Low went on to say there was a way that the courtiers were in some way responsible for the couple's acrimonious ‘Megxit’ split from frontline royal duties in January 2020.

He said: “There is a way in which the courtiers are to blame. So the people around them were doing their best, these were people who believed in Harry and Meghan and they wanted to help.

“But there were signs early on, in the first year or so of their marriage, there were signs of how unhappy Harry and Meghan were.

“And no one really did anything about that.

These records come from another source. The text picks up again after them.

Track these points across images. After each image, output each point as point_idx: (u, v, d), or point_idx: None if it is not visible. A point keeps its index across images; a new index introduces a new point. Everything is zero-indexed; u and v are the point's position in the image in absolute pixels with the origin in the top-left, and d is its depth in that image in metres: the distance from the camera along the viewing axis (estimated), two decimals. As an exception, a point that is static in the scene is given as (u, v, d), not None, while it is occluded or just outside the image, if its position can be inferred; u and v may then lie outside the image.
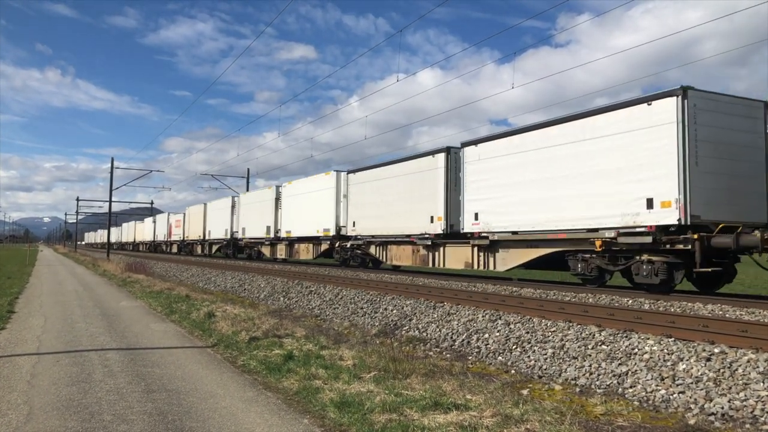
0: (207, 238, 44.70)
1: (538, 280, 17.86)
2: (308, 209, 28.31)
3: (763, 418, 5.28)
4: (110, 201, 47.80)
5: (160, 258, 44.20)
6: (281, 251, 32.24)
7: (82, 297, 16.66)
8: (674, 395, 6.03)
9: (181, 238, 52.25)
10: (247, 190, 48.80)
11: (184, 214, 51.63)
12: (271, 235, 32.74)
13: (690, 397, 5.92)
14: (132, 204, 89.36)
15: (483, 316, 10.13)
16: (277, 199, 32.32)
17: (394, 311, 12.10)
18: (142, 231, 72.87)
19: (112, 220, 58.48)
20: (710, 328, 7.56)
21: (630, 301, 11.29)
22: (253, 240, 35.88)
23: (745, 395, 5.68)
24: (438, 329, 10.28)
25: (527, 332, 8.88)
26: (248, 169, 52.96)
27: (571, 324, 8.74)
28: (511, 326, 9.33)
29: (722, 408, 5.56)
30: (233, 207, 39.61)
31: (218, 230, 42.16)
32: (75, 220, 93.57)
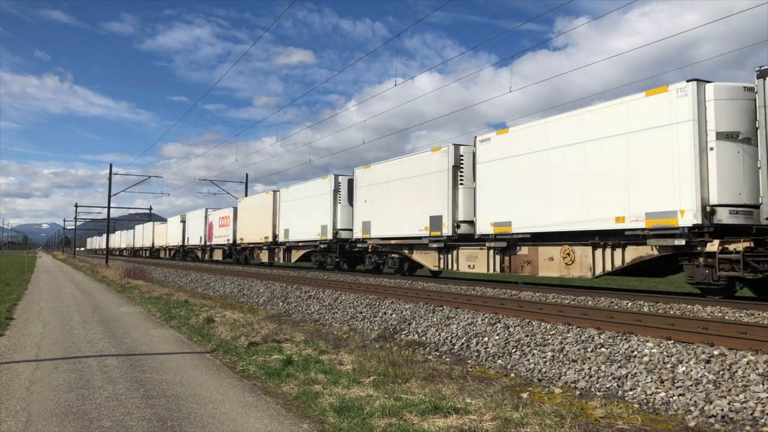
0: (283, 239, 30.92)
1: (537, 283, 17.85)
2: (580, 177, 14.35)
3: (762, 420, 5.28)
4: (108, 207, 47.77)
5: (159, 264, 44.01)
6: (477, 260, 17.98)
7: (80, 303, 16.64)
8: (674, 397, 6.03)
9: (231, 241, 39.61)
10: (246, 195, 47.85)
11: (235, 208, 39.57)
12: (446, 230, 18.56)
13: (690, 400, 5.91)
14: (131, 210, 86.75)
15: (482, 320, 10.13)
16: (457, 168, 18.72)
17: (394, 315, 12.09)
18: (163, 234, 59.22)
19: (111, 226, 58.32)
20: (709, 330, 7.56)
21: (629, 304, 11.30)
22: (391, 241, 21.78)
23: (745, 397, 5.68)
24: (437, 333, 10.27)
25: (527, 335, 8.88)
26: (246, 174, 52.72)
27: (570, 327, 8.74)
28: (511, 329, 9.32)
29: (722, 410, 5.56)
30: (337, 192, 25.88)
31: (305, 228, 28.10)
32: (74, 227, 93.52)
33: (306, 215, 28.07)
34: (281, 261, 32.51)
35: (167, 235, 57.32)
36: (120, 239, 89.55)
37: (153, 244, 63.65)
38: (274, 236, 32.23)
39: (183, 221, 52.15)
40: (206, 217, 45.78)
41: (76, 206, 74.96)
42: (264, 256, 34.47)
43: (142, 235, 70.10)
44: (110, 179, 46.14)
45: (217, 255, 43.84)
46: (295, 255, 30.51)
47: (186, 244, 51.12)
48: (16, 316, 13.21)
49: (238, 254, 39.05)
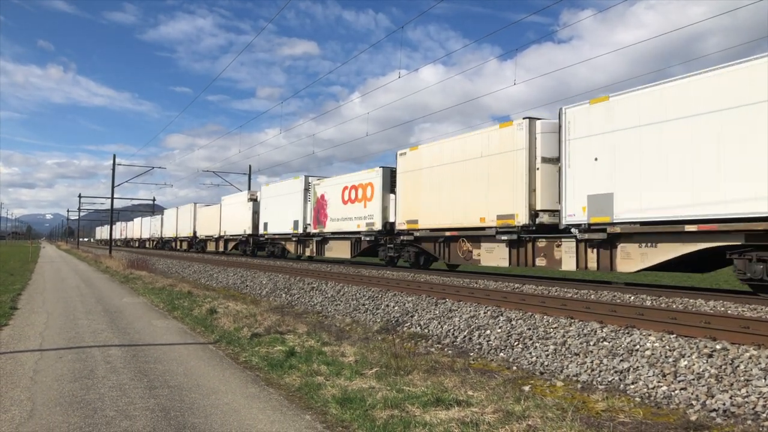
0: (578, 219, 13.98)
1: (540, 277, 17.86)
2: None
3: (764, 415, 5.28)
4: (112, 197, 47.89)
5: (162, 255, 44.07)
6: None
7: (84, 293, 16.71)
8: (676, 391, 6.04)
9: (377, 227, 22.69)
10: (249, 188, 46.90)
11: (387, 170, 22.87)
12: None
13: (692, 394, 5.92)
14: (134, 200, 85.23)
15: (485, 313, 10.14)
16: None
17: (396, 308, 12.12)
18: (213, 219, 43.01)
19: (116, 216, 58.29)
20: (712, 325, 7.55)
21: (632, 298, 11.29)
22: None
23: (747, 392, 5.69)
24: (440, 325, 10.29)
25: (529, 329, 8.89)
26: (249, 166, 52.67)
27: (572, 320, 8.75)
28: (513, 323, 9.33)
29: (724, 404, 5.56)
30: None
31: (688, 185, 11.70)
32: (77, 217, 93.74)
33: (683, 160, 12.00)
34: (588, 266, 14.31)
35: (221, 220, 41.07)
36: (140, 228, 73.43)
37: (194, 233, 48.15)
38: (533, 213, 15.73)
39: (253, 199, 36.17)
40: (309, 189, 28.57)
41: (80, 197, 75.18)
42: (492, 255, 17.04)
43: (176, 222, 53.55)
44: (113, 170, 46.23)
45: (340, 249, 25.99)
46: (647, 257, 12.90)
47: (263, 232, 33.87)
48: (20, 306, 13.27)
49: (399, 249, 21.83)
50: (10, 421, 4.94)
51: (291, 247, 31.03)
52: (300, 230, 29.06)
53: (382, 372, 6.62)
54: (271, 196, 33.11)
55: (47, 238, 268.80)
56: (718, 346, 6.67)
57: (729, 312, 9.34)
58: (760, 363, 6.09)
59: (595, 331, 8.07)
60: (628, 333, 7.73)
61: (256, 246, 36.03)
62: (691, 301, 10.56)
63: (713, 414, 5.46)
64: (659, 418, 5.44)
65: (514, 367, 7.70)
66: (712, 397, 5.76)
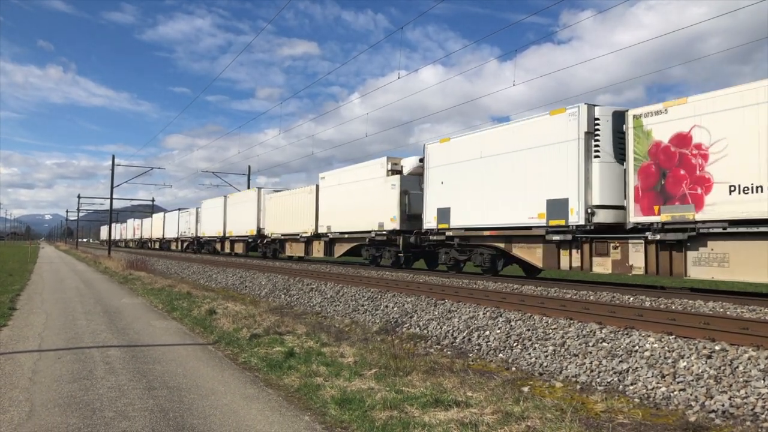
0: None
1: (538, 277, 17.86)
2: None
3: (763, 416, 5.28)
4: (111, 198, 47.86)
5: (161, 255, 44.01)
6: None
7: (83, 294, 16.69)
8: (675, 393, 6.04)
9: None
10: (248, 188, 46.86)
11: None
12: None
13: (691, 395, 5.92)
14: (133, 201, 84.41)
15: (484, 314, 10.14)
16: None
17: (395, 308, 12.11)
18: (297, 209, 29.38)
19: (116, 216, 58.17)
20: (711, 326, 7.56)
21: (631, 299, 11.30)
22: None
23: (746, 393, 5.69)
24: (439, 326, 10.29)
25: (528, 329, 8.89)
26: (249, 167, 52.62)
27: (572, 321, 8.75)
28: (512, 323, 9.33)
29: (723, 405, 5.56)
30: None
31: None
32: (76, 217, 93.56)
33: None
34: None
35: (320, 210, 27.22)
36: (163, 226, 58.46)
37: (258, 230, 34.40)
38: None
39: (397, 171, 22.18)
40: (598, 132, 13.81)
41: (79, 197, 75.06)
42: None
43: (223, 217, 39.75)
44: (113, 170, 46.19)
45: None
46: None
47: (433, 226, 18.92)
48: (18, 306, 13.26)
49: None
50: (8, 422, 4.94)
51: (533, 254, 15.84)
52: (574, 219, 14.27)
53: (382, 373, 6.62)
54: (458, 160, 18.09)
55: (46, 238, 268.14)
56: (717, 347, 6.67)
57: (728, 313, 9.34)
58: (759, 364, 6.10)
59: (594, 332, 8.07)
60: (627, 334, 7.73)
61: (411, 249, 21.56)
62: (690, 302, 10.56)
63: (712, 415, 5.46)
64: (658, 419, 5.44)
65: (513, 368, 7.70)
66: (711, 398, 5.76)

No one picked it up, no one flagged it up and there were no big discussions with the most senior courtiers in the institution.”

The journalist today how palace staff who worked with the Sussexes formed a group called the ‘Sussex Survivors Club’. (ITV)

However, he concluded that he did not think it ‘would have made any difference’.

He added: “What Harry and Meghan wanted and what the Royal family, what the Queen felt able to give, I don't think there was ever a meeting point.”

The journalist also spoke to Good Morning Britain about claims that Prince Harry had conducted ‘loyalty tests’ on staff.

Low said: “This was brewing for a long time - before Meghan. Harry had this obsession with the media. He was so very unhappy.”